Data Ingestion
API endpoints for uploading and processing documents
Data Ingestion API
The Data Ingestion API allows you to upload files, connect to cloud storage providers, and monitor the processing status of your documents.
Upload Files
Upload multiple files for processing and embedding.
Request Body
Parameter | Type | Description | Default |
---|---|---|---|
files | array | Array of files to upload (multipart/form-data) | Required |
chunk_size | integer | Size of text chunks for processing | 500 |
overlap_pct | integer | Percentage of overlap between chunks | 10 |
embedding_model | string | Model to use for generating embeddings | ”default-embedding” |
pdf_extractor | string | PDF extraction method (pypdf2, pdfplumber, pymupdf, pymupdf4llm) | “pypdf2” |
Response
Returns a status object with information about the uploaded files and processing status.
Connect to Cloud Storage
Connect to a cloud storage provider and ingest files.
Request Body
Parameter | Type | Description | Default |
---|---|---|---|
provider | string | Cloud provider (gdrive, dropbox, onedrive, s3, azure, gdocs, web, excel) | Required |
access_token | string | Access token for the cloud provider | Required |
refresh_token | string | Refresh token (if applicable) | null |
token_expiry | string | Token expiry timestamp | null |
folder_path | string | Path to folder in cloud storage | null |
chunk_size | integer | Size of text chunks for processing | 500 |
overlap_pct | integer | Percentage of overlap between chunks | 10 |
embedding_model | string | Model to use for generating embeddings | ”default-embedding” |
pdf_extractor | string | PDF extraction method | ”pypdf2” |
Response
Returns a status object with information about the connected cloud storage and processing status.
Get Ingestion Status
Get the status of a specific ingestion process.
Path Parameters
Parameter | Type | Description |
---|---|---|
file_id | string | ID of the file to check status for |
Response
Returns the current status of the ingestion process for the specified file.
List Ingested Files
Get all ingested files and their status.
Response
Returns a list of all ingested files with their processing status.
Delete All Ingested Files
Delete all ingested files and their associated data.
Response
Returns a confirmation of the deletion operation.

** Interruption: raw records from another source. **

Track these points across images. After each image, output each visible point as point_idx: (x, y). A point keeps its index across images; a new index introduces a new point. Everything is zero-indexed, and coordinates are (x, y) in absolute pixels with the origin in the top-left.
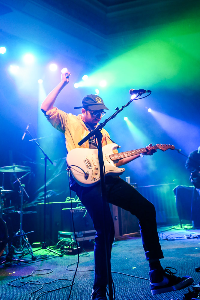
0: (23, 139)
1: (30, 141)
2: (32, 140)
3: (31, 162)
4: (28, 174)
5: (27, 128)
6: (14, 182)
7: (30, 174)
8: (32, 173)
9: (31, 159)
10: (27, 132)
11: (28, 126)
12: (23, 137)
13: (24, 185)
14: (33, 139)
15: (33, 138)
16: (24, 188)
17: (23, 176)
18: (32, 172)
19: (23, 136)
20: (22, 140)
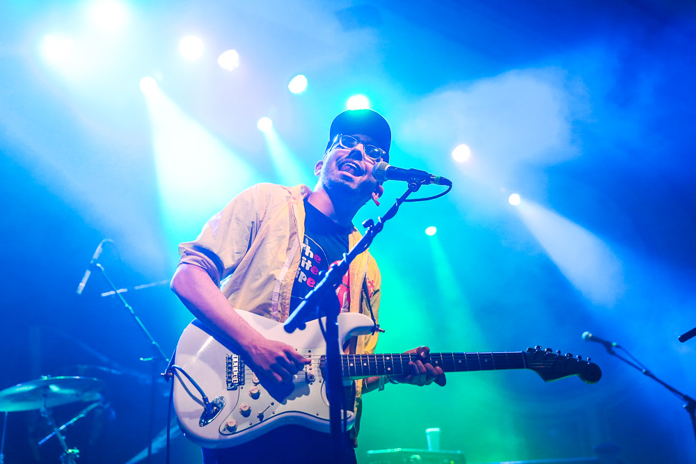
0: (80, 291)
1: (104, 295)
2: (112, 293)
3: (105, 369)
4: (93, 410)
5: (96, 256)
6: (43, 441)
7: (100, 411)
8: (107, 405)
9: (105, 359)
10: (94, 268)
11: (99, 249)
12: (82, 285)
13: (76, 451)
14: (113, 290)
15: (114, 287)
16: (76, 460)
17: (75, 419)
18: (105, 403)
19: (80, 281)
20: (78, 295)
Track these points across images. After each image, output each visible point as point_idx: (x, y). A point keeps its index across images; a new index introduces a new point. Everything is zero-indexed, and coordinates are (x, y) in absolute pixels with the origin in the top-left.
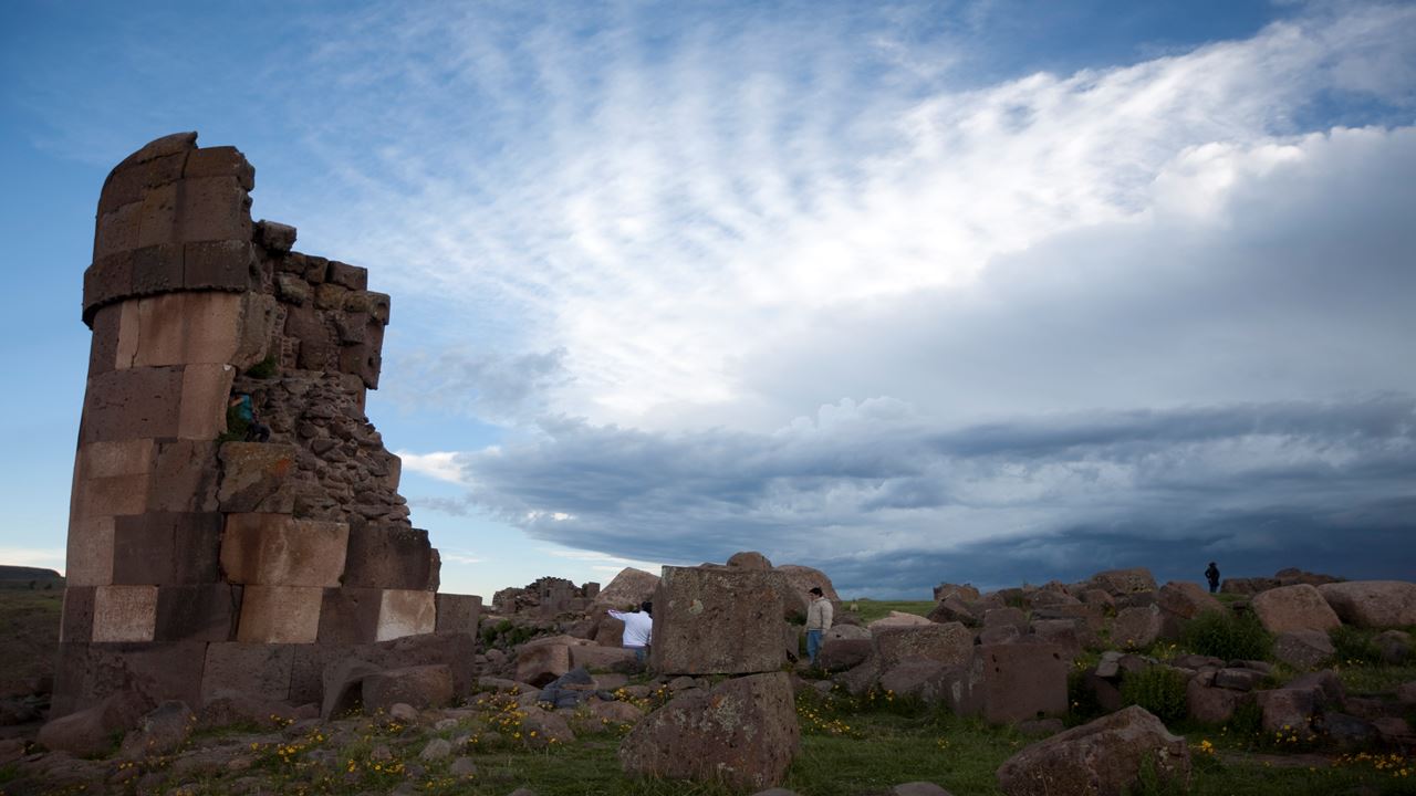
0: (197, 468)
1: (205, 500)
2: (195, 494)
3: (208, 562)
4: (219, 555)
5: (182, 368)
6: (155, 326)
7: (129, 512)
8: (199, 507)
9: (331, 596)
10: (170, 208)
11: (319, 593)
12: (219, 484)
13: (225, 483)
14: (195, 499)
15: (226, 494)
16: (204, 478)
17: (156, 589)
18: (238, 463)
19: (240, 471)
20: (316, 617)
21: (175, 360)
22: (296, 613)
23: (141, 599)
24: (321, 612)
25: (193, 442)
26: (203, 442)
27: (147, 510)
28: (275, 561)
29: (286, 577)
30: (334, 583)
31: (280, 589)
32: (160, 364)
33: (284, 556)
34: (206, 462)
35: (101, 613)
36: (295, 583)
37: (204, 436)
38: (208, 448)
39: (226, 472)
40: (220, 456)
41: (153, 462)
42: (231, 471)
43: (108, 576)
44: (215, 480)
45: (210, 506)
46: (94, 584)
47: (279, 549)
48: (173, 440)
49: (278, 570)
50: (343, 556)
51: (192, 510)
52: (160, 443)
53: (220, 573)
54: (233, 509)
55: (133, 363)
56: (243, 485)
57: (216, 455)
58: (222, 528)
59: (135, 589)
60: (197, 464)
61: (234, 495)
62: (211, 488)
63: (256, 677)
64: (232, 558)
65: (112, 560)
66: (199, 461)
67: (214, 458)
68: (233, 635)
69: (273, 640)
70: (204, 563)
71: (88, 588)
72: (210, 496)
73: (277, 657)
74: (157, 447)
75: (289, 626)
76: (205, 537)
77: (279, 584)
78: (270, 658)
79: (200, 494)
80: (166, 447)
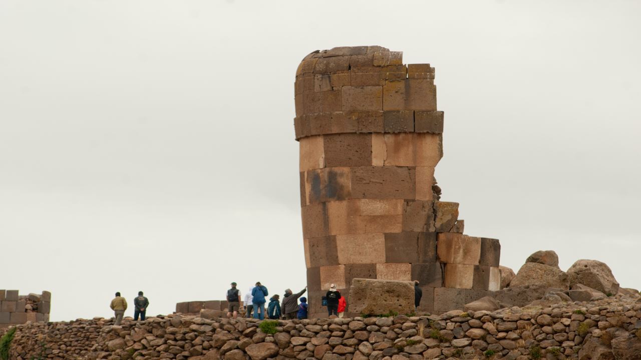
0: (425, 213)
1: (430, 227)
2: (425, 224)
3: (433, 254)
4: (437, 251)
5: (414, 168)
6: (397, 148)
7: (393, 231)
8: (427, 230)
9: (477, 269)
10: (402, 93)
11: (473, 267)
12: (435, 220)
13: (437, 220)
14: (425, 227)
15: (438, 224)
16: (429, 217)
17: (410, 265)
18: (442, 211)
19: (443, 215)
20: (472, 277)
21: (410, 164)
22: (466, 275)
23: (403, 269)
24: (474, 276)
25: (423, 201)
26: (427, 201)
27: (403, 231)
28: (458, 254)
29: (462, 260)
30: (477, 263)
31: (460, 266)
32: (402, 165)
33: (461, 251)
34: (429, 210)
35: (381, 275)
36: (466, 263)
37: (427, 199)
38: (430, 204)
39: (437, 214)
40: (434, 208)
41: (405, 210)
42: (439, 214)
43: (383, 259)
44: (433, 218)
45: (432, 230)
46: (374, 262)
47: (459, 248)
48: (414, 201)
49: (460, 258)
50: (480, 251)
51: (425, 231)
52: (407, 202)
53: (437, 258)
54: (442, 231)
55: (384, 163)
56: (445, 221)
57: (433, 207)
58: (437, 239)
59: (399, 265)
60: (425, 211)
61: (442, 225)
62: (432, 222)
63: (454, 302)
64: (442, 251)
65: (384, 253)
66: (427, 210)
67: (432, 209)
68: (443, 284)
69: (458, 287)
70: (431, 254)
71: (370, 264)
72: (432, 225)
73: (460, 294)
74: (406, 203)
75: (464, 281)
76: (431, 243)
77: (459, 263)
78: (458, 295)
79: (427, 224)
80: (410, 203)
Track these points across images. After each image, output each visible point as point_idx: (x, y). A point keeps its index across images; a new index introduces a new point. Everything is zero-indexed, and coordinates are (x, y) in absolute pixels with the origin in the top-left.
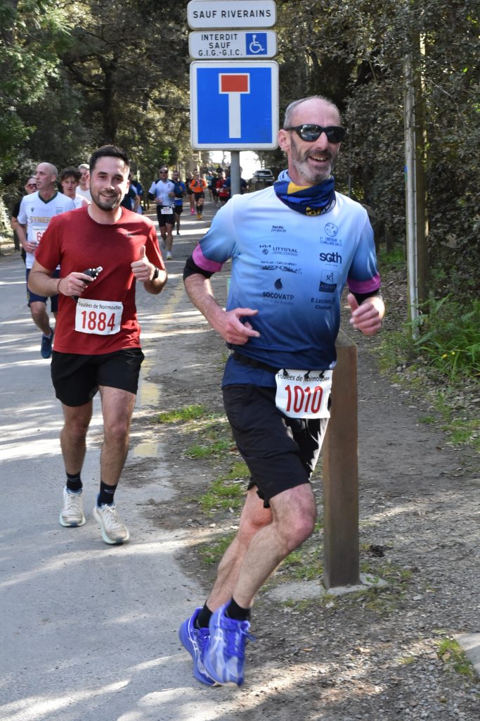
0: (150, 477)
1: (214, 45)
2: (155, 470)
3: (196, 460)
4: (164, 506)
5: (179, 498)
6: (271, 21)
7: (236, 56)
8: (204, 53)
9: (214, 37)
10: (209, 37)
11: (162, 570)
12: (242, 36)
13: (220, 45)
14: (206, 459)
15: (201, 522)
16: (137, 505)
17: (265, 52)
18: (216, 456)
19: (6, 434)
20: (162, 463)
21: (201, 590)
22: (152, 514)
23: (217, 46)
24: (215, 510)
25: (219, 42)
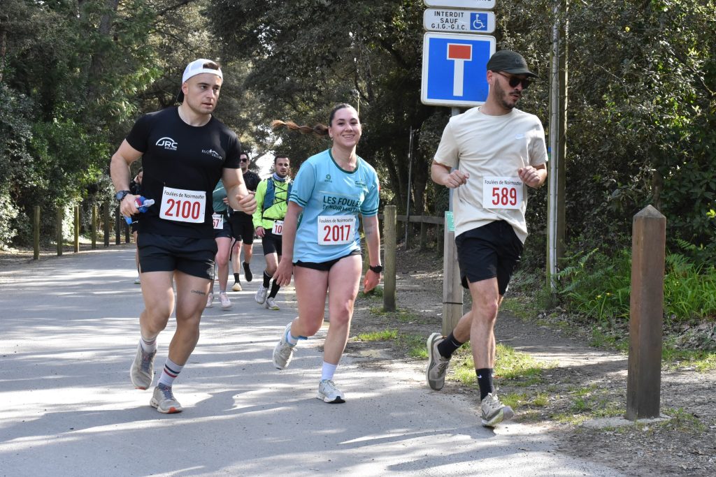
1: (445, 20)
6: (492, 4)
7: (462, 30)
8: (436, 26)
9: (444, 14)
10: (441, 14)
12: (467, 14)
13: (449, 21)
17: (486, 29)
23: (447, 21)
25: (449, 18)
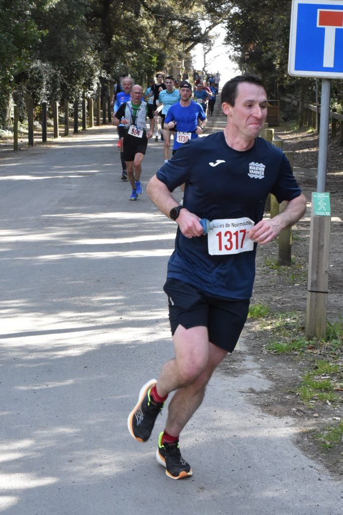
0: (241, 368)
2: (243, 362)
3: (279, 355)
4: (265, 395)
5: (277, 389)
11: (285, 452)
14: (287, 354)
15: (305, 412)
16: (240, 392)
18: (296, 353)
19: (91, 320)
20: (248, 356)
21: (327, 471)
22: (257, 401)
24: (314, 401)
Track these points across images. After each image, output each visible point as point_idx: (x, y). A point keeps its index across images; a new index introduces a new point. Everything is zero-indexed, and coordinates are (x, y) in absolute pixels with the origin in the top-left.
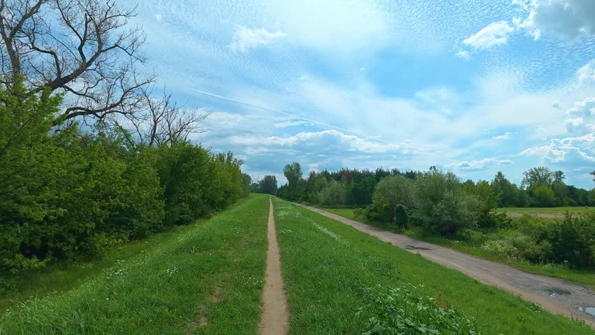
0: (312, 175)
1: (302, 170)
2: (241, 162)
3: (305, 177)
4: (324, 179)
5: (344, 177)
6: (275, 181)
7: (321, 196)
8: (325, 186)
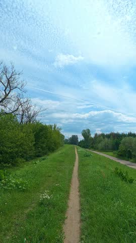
0: (96, 135)
1: (91, 133)
2: (60, 129)
3: (93, 136)
4: (102, 137)
5: (112, 136)
6: (77, 138)
7: (100, 146)
8: (102, 141)
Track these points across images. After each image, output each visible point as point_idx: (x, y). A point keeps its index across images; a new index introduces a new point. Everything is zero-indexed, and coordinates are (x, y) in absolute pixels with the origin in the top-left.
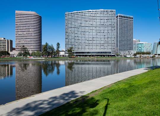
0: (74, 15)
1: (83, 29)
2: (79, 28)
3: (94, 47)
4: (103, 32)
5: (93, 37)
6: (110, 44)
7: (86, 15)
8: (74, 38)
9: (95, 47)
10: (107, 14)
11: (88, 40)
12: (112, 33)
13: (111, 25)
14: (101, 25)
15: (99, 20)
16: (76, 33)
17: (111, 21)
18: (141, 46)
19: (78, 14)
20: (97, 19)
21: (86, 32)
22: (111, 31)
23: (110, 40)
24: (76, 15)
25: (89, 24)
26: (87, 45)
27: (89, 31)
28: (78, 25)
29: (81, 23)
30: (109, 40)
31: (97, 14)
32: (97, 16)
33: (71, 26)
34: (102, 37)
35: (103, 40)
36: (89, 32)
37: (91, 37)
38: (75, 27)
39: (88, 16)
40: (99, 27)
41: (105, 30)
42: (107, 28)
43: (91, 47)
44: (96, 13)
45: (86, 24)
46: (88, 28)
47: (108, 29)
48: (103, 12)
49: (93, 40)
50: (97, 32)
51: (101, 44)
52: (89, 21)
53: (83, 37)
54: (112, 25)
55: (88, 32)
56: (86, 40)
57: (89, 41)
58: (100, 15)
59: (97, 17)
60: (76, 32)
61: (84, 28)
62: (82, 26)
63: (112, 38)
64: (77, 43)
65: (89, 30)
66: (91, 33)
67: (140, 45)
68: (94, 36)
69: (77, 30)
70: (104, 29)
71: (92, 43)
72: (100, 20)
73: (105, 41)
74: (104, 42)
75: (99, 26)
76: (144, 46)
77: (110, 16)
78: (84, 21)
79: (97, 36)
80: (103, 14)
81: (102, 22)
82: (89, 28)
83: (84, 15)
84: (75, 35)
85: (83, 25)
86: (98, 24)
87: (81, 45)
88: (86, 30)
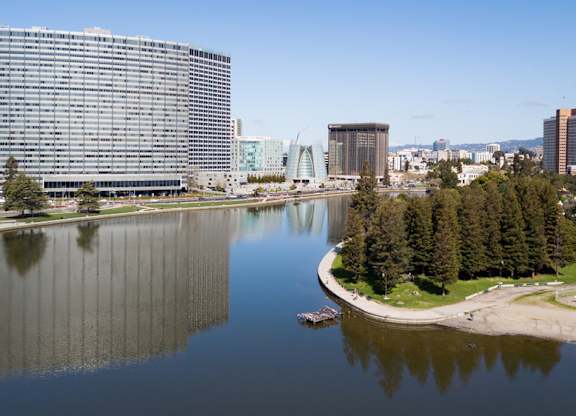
0: (37, 42)
1: (75, 96)
2: (57, 91)
3: (116, 162)
4: (150, 112)
5: (115, 126)
6: (172, 151)
7: (87, 48)
8: (39, 127)
9: (120, 162)
10: (163, 55)
11: (96, 137)
12: (179, 118)
13: (175, 92)
14: (142, 90)
15: (134, 71)
16: (47, 111)
17: (176, 80)
18: (251, 150)
19: (57, 43)
20: (129, 67)
21: (87, 109)
22: (174, 110)
23: (172, 141)
24: (47, 42)
25: (101, 82)
26: (93, 156)
27: (99, 107)
28: (55, 83)
29: (67, 75)
30: (168, 141)
31: (129, 51)
32: (129, 57)
33: (24, 81)
34: (147, 130)
35: (150, 138)
36: (101, 109)
37: (107, 129)
38: (42, 85)
39: (96, 54)
40: (137, 95)
41: (155, 107)
42: (163, 102)
43: (106, 162)
44: (124, 48)
45: (87, 81)
46: (95, 95)
47: (165, 105)
48: (151, 48)
49: (115, 137)
50: (129, 111)
51: (142, 154)
52: (101, 71)
53: (77, 125)
54: (179, 93)
55: (96, 109)
56: (86, 137)
57: (101, 142)
58: (140, 55)
59: (129, 62)
60: (44, 105)
61: (80, 95)
62: (72, 86)
63: (179, 134)
64: (52, 147)
65: (99, 101)
66: (107, 113)
67: (250, 146)
68: (116, 124)
69: (48, 99)
70: (152, 104)
71: (110, 148)
72: (137, 73)
73: (157, 144)
74: (152, 146)
75: (135, 92)
76: (262, 151)
77: (171, 61)
78: (82, 70)
79: (128, 127)
80: (150, 53)
81: (147, 78)
82: (98, 96)
83: (82, 48)
84: (40, 116)
85: (76, 83)
86: (131, 87)
87: (66, 153)
88: (86, 103)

Delete Specific Ingested File
Delete an ingested file and all its associated data.
Path Parameters
Parameter | Type | Description |
---|---|---|
file_id | string | ID of the file to delete |
Response
Returns a confirmation of the deletion operation.
Ingest URL
Ingest a document from a URL.
Request Body
Parameter | Type | Description | Default |
---|---|---|---|
url | string | URL of the document to ingest | Required |
filename | string | Custom filename for the document | null |
chunk_size | integer | Size of text chunks for processing (100-2000) | 500 |
overlap_pct | integer | Percentage of overlap between chunks (0-50) | 10 |
embedding_model | string | Model to use for generating embeddings | ”default-embedding” |
pdf_extractor | string | PDF extraction method | ”pypdf2” |
Response
Returns a status object with information about the ingested URL and processing status.
Reprocess File
Retry processing a file that already exists in the system.
Path Parameters
Parameter | Type | Description |
---|---|---|
file_id | string | ID of the file to reprocess |
Query Parameters
Parameter | Type | Description | Default |
---|---|---|---|
chunk_size | integer | Size of text chunks for processing | 500 |
overlap_pct | integer | Percentage of overlap between chunks | 10 |
embedding_model | string | Model to use for generating embeddings | ”default-embedding” |
pdf_extractor | string | PDF extraction method | ”pypdf2” |
Response
Returns a status object with information about the reprocessing operation.
Update Ingestion Settings
Update default ingestion settings.
Request Body
Parameter | Type | Description | Default |
---|---|---|---|
chunk_size | integer | Size of text chunks for processing (100-2000) | 500 |
overlap_pct | integer | Percentage of overlap between chunks (0-50) | 10 |
embedding_model | string | Model to use for generating embeddings | ”default-embedding” |
pdf_extractor | string | PDF extraction method | ”pypdf2” |
Response
Returns the updated settings configuration.